Discussion of the Use of Biological Mesh for Pelvic Organ Prolapse Repair



An article in Current Urology Reports Journal published in June of 2012 detailed the use of biological grafts in the repair of pelvic organ prolapse. Specific information is presented in this article regarding the complications associated with the different prolapse compartments (posterior, middle and anterior). When the pelvic floor weakens—generally due to childbirth, surgery, menopause or aging—organs can drop from their normal position causing significant discomfort, pain and a variety of other symptoms. There may also be a genetic predisposition which contributes to the development of pelvic organ prolapse. The authors state that by the age of 80, at least 11% of all women will require POP surgery.

Unfortunately, there is also a 30% chance of recurrence which will require subsequent surgical procedures. There are other patient characteristics which can increase the risk of pelvic organ prolapse as well as surgical failure including obesity, the number of children, a history of smoking, constipation or a chronic cough and the overall state of the immune system. To improve the overall results of POP surgery both biologic and synthetic meshes are used, however synthetic meshes—while improving anatomic results—can bring complications such as mesh extrusion or erosion. Biological grafts can offer similarity to recipient tissue, decreasing the recurrence rate. 

Biologic grafts are either harvested from the patient’s own body from the vaginal lining, the rectum or the thighs, and while there is no risk of rejection or transmission of disease, operating times are extended and there can be complications at the site of the graft. Allografts are grafts which are extracted from cadaver tissue, and while an overall good choice there is some risk of disease transmission. Xenografts come primarily from cows and pigs. With both allografts and xenografts, disease screening is performed and the techniques for harvesting are fairly standard. The processing techniques can vary, however, with no clear consensus regarding the best method.

Anterior compartment prolapse tends to be the most common form of pelvic organ prolapse. Anterior prolapse occurs when the bladder and/or urethra are protruding; the use of biological tissue in the repair of this type of prolapse has shown inconclusive results. Middle compartment prolapse can involve the uterus, bowel, rectum, bladder or vaginal vault. Comparing biologic grafts to synthetic grafts in the transvaginal and abdominal repair of middle compartment prolapse has shown biologic grafts to be inferior to synthetic.
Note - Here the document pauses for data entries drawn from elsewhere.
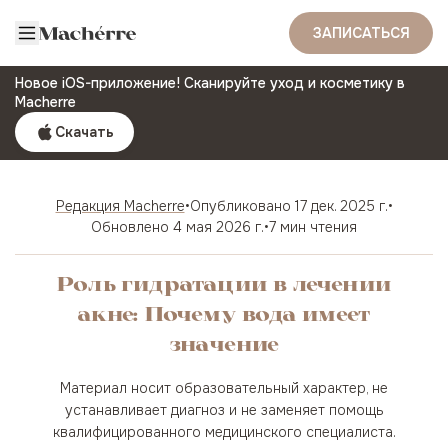
ЗАПИСАТЬСЯ
Новое iOS-приложение! Сканируйте уход и косметику в
Macherre
Скачать
Редакция Macherre
•
Опубликовано
17 дек. 2025 г.
•
Обновлено
4 мая 2026 г.
•
7 мин чтения
Роль гидратации в лечении
акне: Почему вода имеет
значение
Материал носит образовательный характер, не
устанавливает диагноз и не заменяет помощь
квалифицированного медицинского специалиста.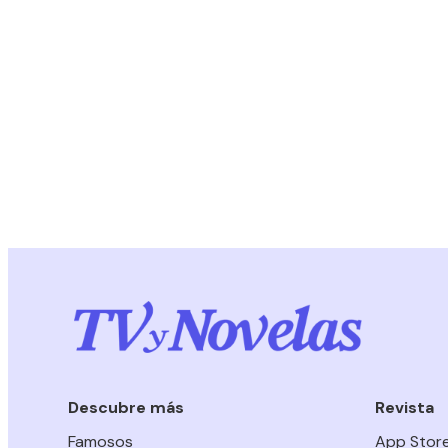
Descubre más
Revista
Famosos
App Stor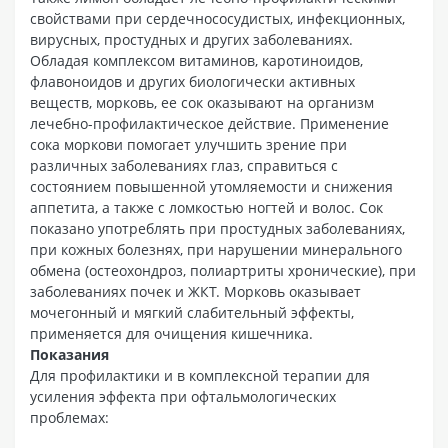
свойствами при сердечнососудистых, инфекционных,
вирусных, простудных и других заболеваниях.
Обладая комплексом витаминов, каротиноидов,
флавоноидов и других биологически активных
веществ, морковь, ее сок оказывают на организм
лечебно-профилактическое действие. Применение
сока моркови помогает улучшить зрение при
различных заболеваниях глаз, справиться с
состоянием повышенной утомляемости и снижения
аппетита, а также с ломкостью ногтей и волос. Сок
показано употреблять при простудных заболеваниях,
при кожных болезнях, при нарушении минерального
обмена (остеохондроз, полиартриты хронические), при
заболеваниях почек и ЖКТ. Морковь оказывает
мочегонный и мягкий слабительный эффекты,
применяется для очищения кишечника.
Показания
Для профилактики и в комплексной терапии для
усиления эффекта при офтальмологических
проблемах: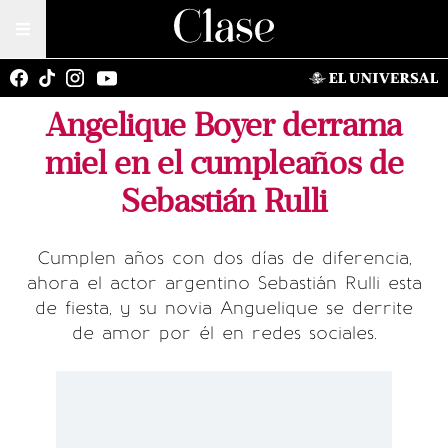
Angelique Boyer derrama
miel en el cumpleaños de
Sebastián Rulli
Cumplen años con dos días de diferencia,
ahora el actor argentino Sebastián Rulli esta
de fiesta, y su novia Anguelique se derrite
de amor por él en redes sociales.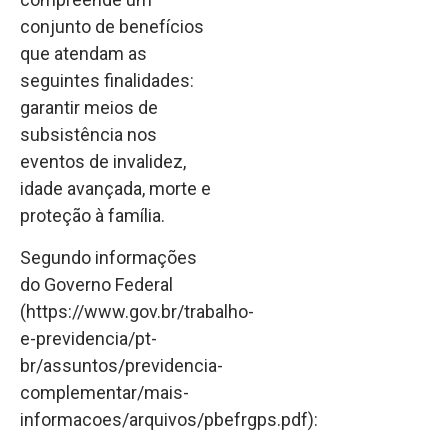
conjunto de benefícios
que atendam as
seguintes finalidades:
garantir meios de
subsistência nos
eventos de invalidez,
idade avançada, morte e
proteção à família.
Segundo informações
do Governo Federal
(https://www.gov.br/trabalho-
e-previdencia/pt-
br/assuntos/previdencia-
complementar/mais-
informacoes/arquivos/pbefrgps.pdf):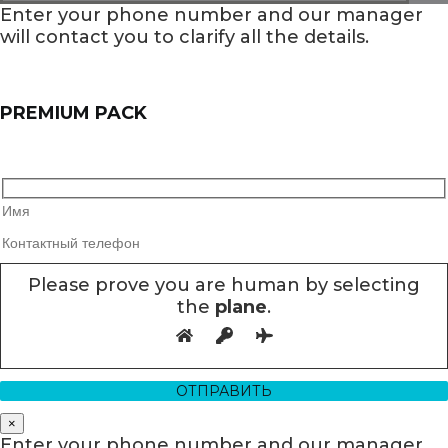
Enter your phone number and our manager
will contact you to clarify all the details.
PREMIUM PACK
Please prove you are human by selecting
the
plane
.
×
Enter your phone number and our manager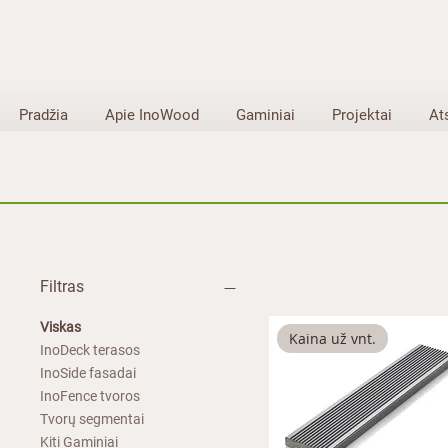
Pradžia
Apie InoWood
Gaminiai
Projektai
At
Filtras
Viskas
Kaina už vnt.
InoDeck terasos
InoSide fasadai
InoFence tvoros
Tvorų segmentai
Kiti Gaminiai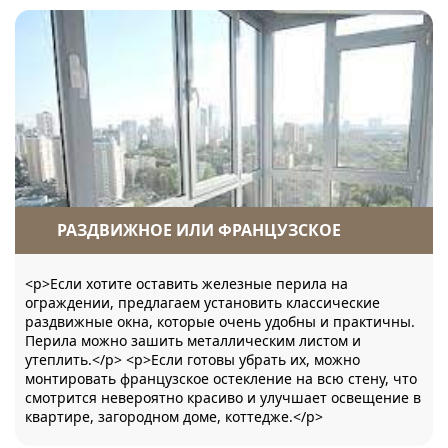
РАЗДВИЖНОЕ ИЛИ ФРАНЦУЗСКОЕ
<p>Если хотите оставить железные перила на
ограждении, предлагаем установить классические
раздвижные окна, которые очень удобны и практичны.
Перила можно зашить металлическим листом и
утеплить.</p> <p>Если готовы убрать их, можно
монтировать французское остекление на всю стену, что
смотрится невероятно красиво и улучшает освещение в
квартире, загородном доме, коттедже.</p>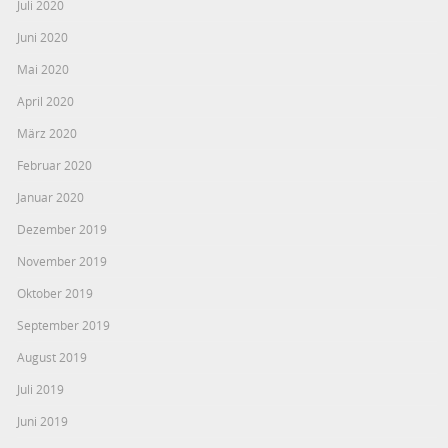
Juli 2020
Juni 2020
Mai 2020
April 2020
März 2020
Februar 2020
Januar 2020
Dezember 2019
November 2019
Oktober 2019
September 2019
August 2019
Juli 2019
Juni 2019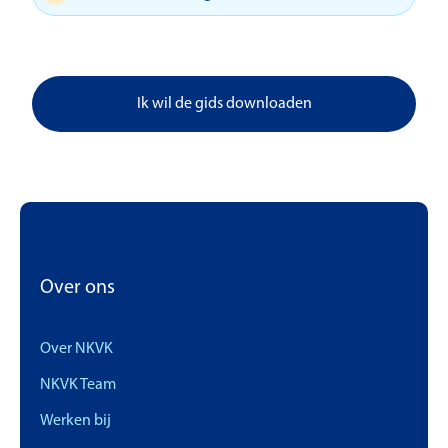
Ik wil de gids downloaden
Over ons
Over NKVK
NKVK Team
Werken bij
Posterior compartment prolapse involves the herniation of the anterior rectal into the vagina leading to sexual dysfunction and chronic constipation. While traditional repair of posterior prolapse has shown high rates of success, painful sexual intercourse can be a typical side effect.
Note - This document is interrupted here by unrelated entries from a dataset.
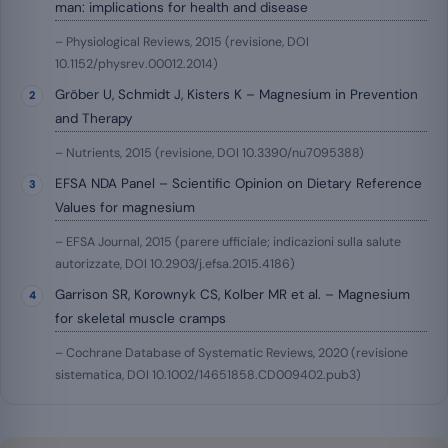
man: implications for health and disease
– Physiological Reviews, 2015 (revisione, DOI
10.1152/physrev.00012.2014)
Gröber U, Schmidt J, Kisters K – Magnesium in Prevention
and Therapy
– Nutrients, 2015 (revisione, DOI 10.3390/nu7095388)
EFSA NDA Panel – Scientific Opinion on Dietary Reference
Values for magnesium
– EFSA Journal, 2015 (parere ufficiale; indicazioni sulla salute
autorizzate, DOI 10.2903/j.efsa.2015.4186)
Garrison SR, Korownyk CS, Kolber MR et al. – Magnesium
for skeletal muscle cramps
– Cochrane Database of Systematic Reviews, 2020 (revisione
sistematica, DOI 10.1002/14651858.CD009402.pub3)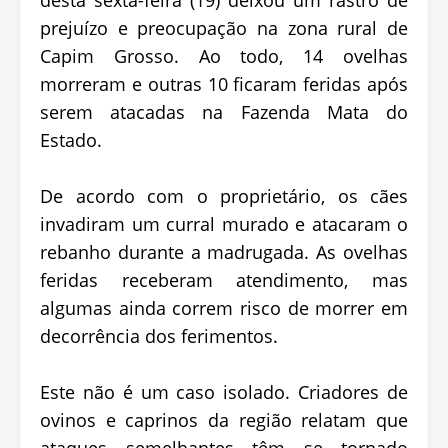
prejuízo e preocupação na zona rural de
Capim Grosso. Ao todo, 14 ovelhas
morreram e outras 10 ficaram feridas após
serem atacadas na Fazenda Mata do
Estado.
De acordo com o proprietário, os cães
invadiram um curral murado e atacaram o
rebanho durante a madrugada. As ovelhas
feridas receberam atendimento, mas
algumas ainda correm risco de morrer em
decorrência dos ferimentos.
Este não é um caso isolado. Criadores de
ovinos e caprinos da região relatam que
ataques semelhantes têm se tornado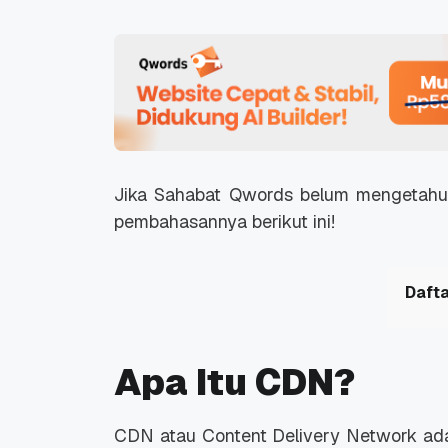
Jika Sahabat Qwords belum mengetahui
pembahasannya berikut ini!
Dafta
Apa Itu CDN?
CDN atau
Content Delivery Network
ada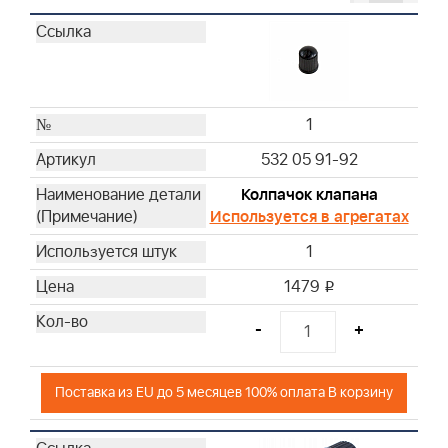
- -
1
532 05 91-92
Колпачок клапана
Используется в агрегатах
1
1479
i
-
+
Поставка из EU до 5 месяцев 100% оплата В корзину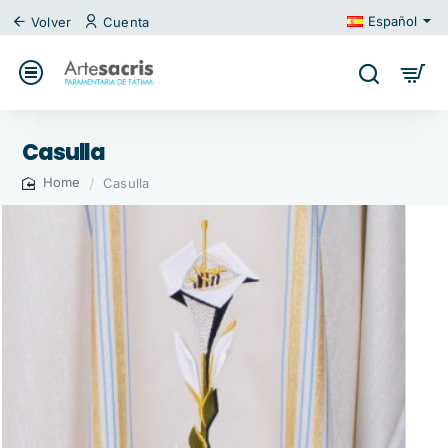
Español
Volver
Cuenta
Casulla
Casulla
home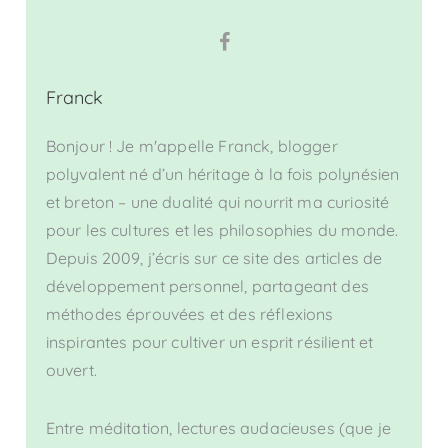
Franck
Bonjour ! Je m'appelle Franck, blogger
polyvalent né d’un héritage à la fois polynésien
et breton – une dualité qui nourrit ma curiosité
pour les cultures et les philosophies du monde.
Depuis 2009, j’écris sur ce site des articles de
développement personnel, partageant des
méthodes éprouvées et des réflexions
inspirantes pour cultiver un esprit résilient et
ouvert.
Entre méditation, lectures audacieuses (que je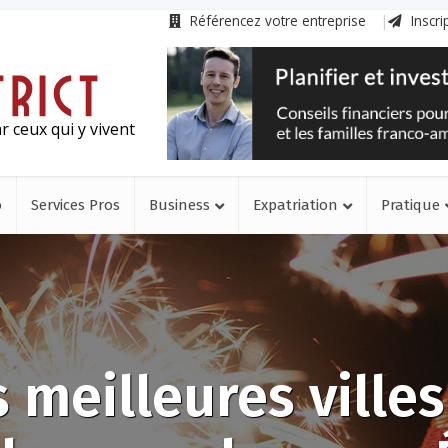
Référencez votre entreprise
Inscri
r ceux qui y vivent
o
Services Pros
Business
Expatriation
Pratique
 meilleures ville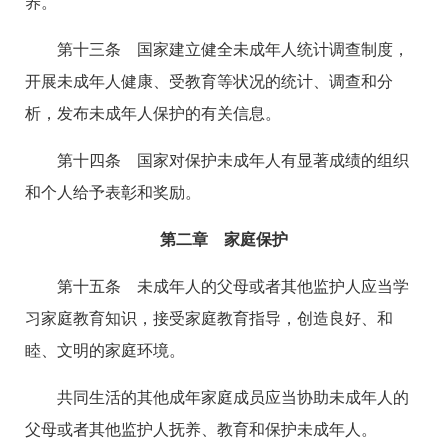
养。
第十三条 国家建立健全未成年人统计调查制度，
开展未成年人健康、受教育等状况的统计、调查和分
析，发布未成年人保护的有关信息。
第十四条 国家对保护未成年人有显著成绩的组织
和个人给予表彰和奖励。
第二章 家庭保护
第十五条 未成年人的父母或者其他监护人应当学
习家庭教育知识，接受家庭教育指导，创造良好、和
睦、文明的家庭环境。
共同生活的其他成年家庭成员应当协助未成年人的
父母或者其他监护人抚养、教育和保护未成年人。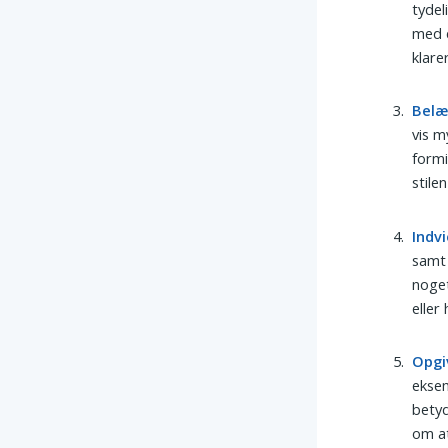
tydel
med e
klare
Belæ
vis m
formi
stile
Indvi
samt 
noget
eller
Opgi
eksem
bety
om at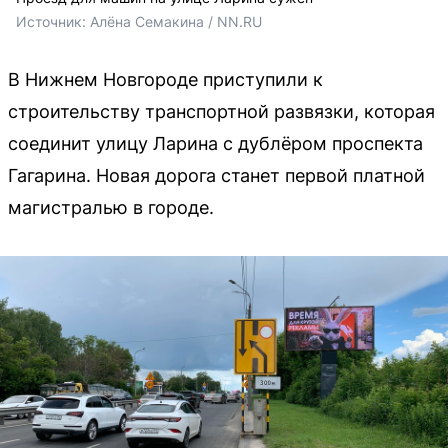
Источник: 
Алёна Семакина / NN.RU
В Нижнем Новгороде приступили к
строительству транспортной развязки, которая
соединит улицу Ларина с дублёром проспекта
Гагарина. Новая дорога станет первой платной
магистралью в городе.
Regarding biological grafts in pelvic organ prolapse repairs, the most common complications included graft erosions which were less serious than the synthetic mesh erosions. The FDA issued an updated warning in 2011 regarding the use of transvaginal surgical mesh stating there was insufficient evidence to show any benefits of mesh over more traditional methods and that mesh complications were “not rare.” Better patient monitoring following surgery is recommended by the FDA as well as alterations in the pre-market application approval process.